A child stands before a sequoia in wonder.
It is so huge!
And holds in her hand a seed, the size of a grain of wheat.
It is so small!
She plants that seed and let us say it grows.
Rain falls and sun shines.
Fire clears away the competition and nourishes the soil.
The girl grows,
has children,
they grow,
have children.
One hundred times a generation shall be born,
and that tree may still live.

One could consider these facts
and despair.
You could if you wanted to.
Or you could consider these facts
and be joyful.
You could, if you wanted to.
Either option is there for you.

Religious liberals believe that the meaning of our lives
is in the making.
It is in the journey.
No book, no prophet, no creed
shall tell you what your life is for.
Your life is for what you use your life for.

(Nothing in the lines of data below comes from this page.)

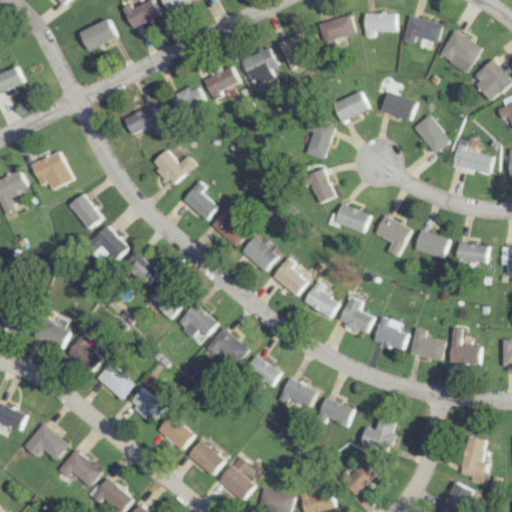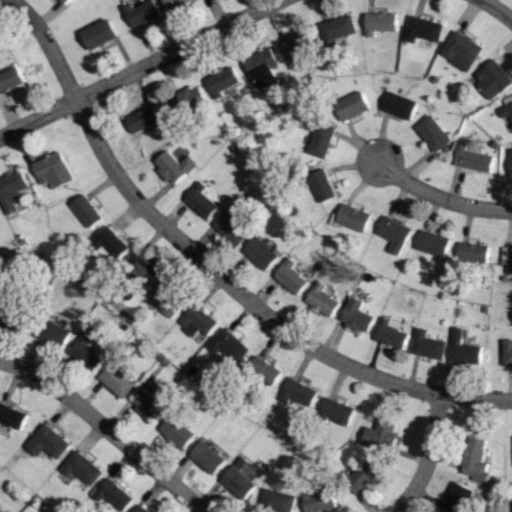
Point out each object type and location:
building: (65, 1)
building: (174, 3)
building: (142, 13)
building: (378, 22)
building: (336, 29)
building: (421, 29)
building: (99, 34)
building: (294, 49)
building: (459, 51)
road: (256, 54)
building: (260, 67)
building: (492, 78)
building: (10, 79)
building: (220, 81)
building: (186, 99)
building: (397, 105)
building: (349, 106)
building: (506, 108)
building: (142, 119)
building: (430, 133)
building: (317, 137)
building: (470, 158)
building: (510, 163)
building: (172, 166)
building: (51, 170)
building: (319, 185)
building: (10, 190)
road: (436, 198)
building: (199, 201)
building: (84, 210)
building: (349, 218)
building: (229, 226)
building: (392, 233)
building: (431, 243)
building: (106, 244)
building: (259, 253)
building: (472, 253)
building: (507, 256)
building: (139, 268)
road: (211, 268)
building: (289, 277)
building: (165, 298)
building: (321, 299)
building: (355, 315)
building: (13, 318)
building: (196, 322)
building: (52, 332)
building: (391, 333)
building: (228, 345)
building: (428, 345)
building: (465, 349)
building: (85, 352)
building: (509, 352)
building: (263, 371)
building: (116, 380)
building: (298, 392)
building: (147, 403)
building: (336, 411)
building: (11, 416)
building: (176, 432)
building: (381, 435)
building: (46, 442)
building: (205, 456)
building: (475, 458)
road: (250, 467)
building: (80, 468)
building: (362, 475)
building: (239, 477)
building: (112, 495)
building: (459, 498)
building: (275, 500)
building: (316, 501)
building: (510, 508)
building: (138, 509)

If you use your life to do the bidding
of the consumer society
then that is what your life is for.
If you use your life to practice resurrection
then that is what your life is for.
That's your choice.

That's your choice,
but not one you have to make yourself.


“Nothing we do, however virtuous,
can be accomplished alone;
therefore,
we are saved by love.”

It was our new neighbor who lent us the steamer.
The guys at Nicholson’s hardware who told me what to do.

With all your excitement about the future,
with all your expectations and hopes for this ministry,
I was pleased to see –
In Armida’s sermon last week,
in Bob’s column in the newsletter,
reminders that this is a shared project.
I shall not do it all.
That would not be healthy,
not for me, not for you,
and not for those who will come later
and wonder why we put up so much wallpaper.

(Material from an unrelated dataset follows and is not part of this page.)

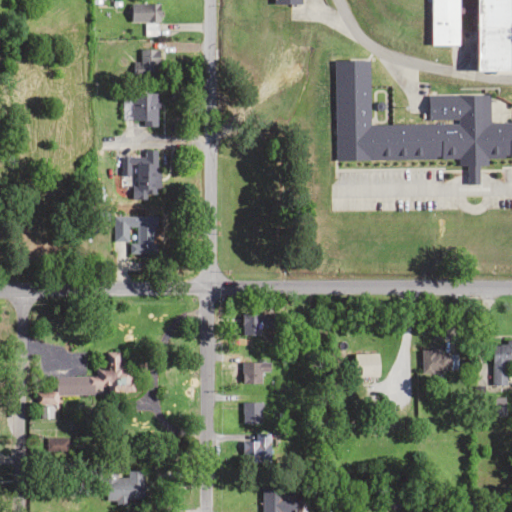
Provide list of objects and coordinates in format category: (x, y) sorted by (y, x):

Ministry will be a success when we do it together.
The largest sequoias are found in groves.

Here lives the good news of liberal religion –
yes, the universe is huge.
The scope of history is overwhelming.
We seem so small.
But we are not alone.
We are not separate and apart.
We are connected to all that lives.
To sequoias and squirrels,
foxes leaving false trails,
to wonders unknown in the depths of the jungle
the deep of sea
in galaxies beyond the reach of our eyes.
We all come from a single moment,
a single event –
we are all made of the same cosmic dust.

And we are connected to each other.
We have made a choice to be together.
It won’t always be easy,
for we are not perfect,
and our finitude, our imperfection,
is a non-negotiable, immutable fact.
But it is our finitude
which makes the joy of community so great.
The energy of the vibrant living church
is so much more than any one of us,
alone,
could bring into existence.

When a community is characterized by love,
then the future can be faced with joy.
So, friends, everyday do something that won’t compute.
Love the world.
Laugh.

The more we let love into our hearts,
the more likely we will be patient.
Give time for the water to do the work.
The more love we plant and water and tend,
the more likely we will all be able to offer
and accept
forgiveness.
The more love we carry with us into this hall
the more love we will carry out into the world.

For the other good news of liberal religion is this:
we are not for our own sake.
The meaning of our lives is what we do with our lives,
and so we are called to do something worthy with our lives.
To be, in the words of the Hebrew prophets,
like oaks of righteousness,
building a land where justice rolls down like waters.